##### Excerpt

The rule is that for atoms to exist, the nucleus and the "shells" must have opposite signs, that's all. We could say that nucleus could me made of anti-protons (instead of protons) and the shells could have positrons instead of electrons - its the same principle.

Moridin
Well, it isn't quite as simple. A little before the time of J. J. Thompson, the discoverer of the electron, electrons was a phenomena known as cathode rays. The cathode is the negative electrode from which the electrons originate, suggesting that the +/- was in use even before the official discovery of electrons. It was even in use at the time of Benjamin Franklin, although unfortunately he chose to call "positive" the charge opposite that carried by the usual charge carriers.

http://scienceworld.wolfram.com/physics/NegativeCharge.html

KingNothing
We could theoretically call them positive or negative. We could call them yin and yang if we want, alpha and omega, we could even call them simon and garfunkel.

cesiumfrog
Can we, in principle, consider electrons as positive charges and protons as negative charges? How would our laws change if that was the case?
Sure, the laws would be slightly simpler, since electrons would flow in the direction of conventional current.
Do you guys think that the convention of choosing electrons as negative charges and protons as positive changes was a mistake?
It was a fair mistake. They had a 50% chance of guessing correctly, and their choice was established long before any experiment existed to determine which part really actually formed the current.
Do we really need the concept of plus and minus? Can't we just get along fine with "bill" and "bob"? For example, two bills will repel each other and a bill and a bob would attract each other?
Sure, the names are arbitrary, but the mathematics is not (note two bills and a bob is the same as one bill).
Also, is it possible to eliminate the concept of plus/minus from physics? Just like we eliminated negative temperatures (in the Celcius scale) by creating a new scale (the Kelvin scale) that only had positive temperatures.
No, because there isn't a bound on charge (in either direction), and because there is a great physical significance to neutrality (like absolute zero, unlike zero Celsius). Moreover, the concepts of addition and subtraction are fundamental to physics, and just clumsy without the concept of negative numbers.

##########
##### Given entries

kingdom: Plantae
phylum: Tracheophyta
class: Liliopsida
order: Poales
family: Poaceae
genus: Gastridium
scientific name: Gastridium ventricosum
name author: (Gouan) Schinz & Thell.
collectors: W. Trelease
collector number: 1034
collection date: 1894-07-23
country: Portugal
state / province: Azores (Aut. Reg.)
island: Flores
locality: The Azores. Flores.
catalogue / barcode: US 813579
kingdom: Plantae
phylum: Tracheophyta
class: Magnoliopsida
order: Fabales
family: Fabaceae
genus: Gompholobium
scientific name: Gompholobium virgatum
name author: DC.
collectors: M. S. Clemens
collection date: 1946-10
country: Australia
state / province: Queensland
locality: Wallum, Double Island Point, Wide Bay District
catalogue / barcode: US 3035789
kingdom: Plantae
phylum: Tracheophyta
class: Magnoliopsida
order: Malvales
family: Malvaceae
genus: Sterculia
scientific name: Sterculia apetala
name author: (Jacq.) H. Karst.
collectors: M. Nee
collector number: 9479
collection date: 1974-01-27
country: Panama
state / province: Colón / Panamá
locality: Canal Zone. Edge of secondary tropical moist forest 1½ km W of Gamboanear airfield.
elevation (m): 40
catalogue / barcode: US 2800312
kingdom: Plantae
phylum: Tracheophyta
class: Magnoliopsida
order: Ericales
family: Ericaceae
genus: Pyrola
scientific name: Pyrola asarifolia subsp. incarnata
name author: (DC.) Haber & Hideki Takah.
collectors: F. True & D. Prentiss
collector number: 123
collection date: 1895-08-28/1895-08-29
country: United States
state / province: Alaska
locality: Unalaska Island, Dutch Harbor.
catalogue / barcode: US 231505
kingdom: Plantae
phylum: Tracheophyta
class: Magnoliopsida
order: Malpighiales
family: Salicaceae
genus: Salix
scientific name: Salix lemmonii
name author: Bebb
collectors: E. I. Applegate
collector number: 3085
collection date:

##########

Exercises:
1. Condense the paragraph of the discussion on charge signs that opens with "Well, it isn't quite as simple" into a short bulleted list that retains its main facts.
2. Reproduce from the discussion on charge signs the passage that begins at the words "It was a fair" and ends after "formed the current.".
3. In the discussion on charge signs, why would the laws be slightly simpler if electrons were regarded as positive?
None of this work requires the lines.

List of answers:
1.
- Shortly before J. J. Thompson discovered the electron, electrons were known as cathode rays.
- The cathode is the negative electrode from which electrons originate, which suggests the +/- convention predates the electron's discovery.
- The convention was already in use in Benjamin Franklin's time.
- Franklin chose to call "positive" the charge opposite to the one carried by the usual charge carriers.

2.
It was a fair mistake. They had a 50% chance of guessing correctly, and their choice was established long before any experiment existed to determine which part really actually formed the current.

3. Electrons would then flow in the direction of conventional current.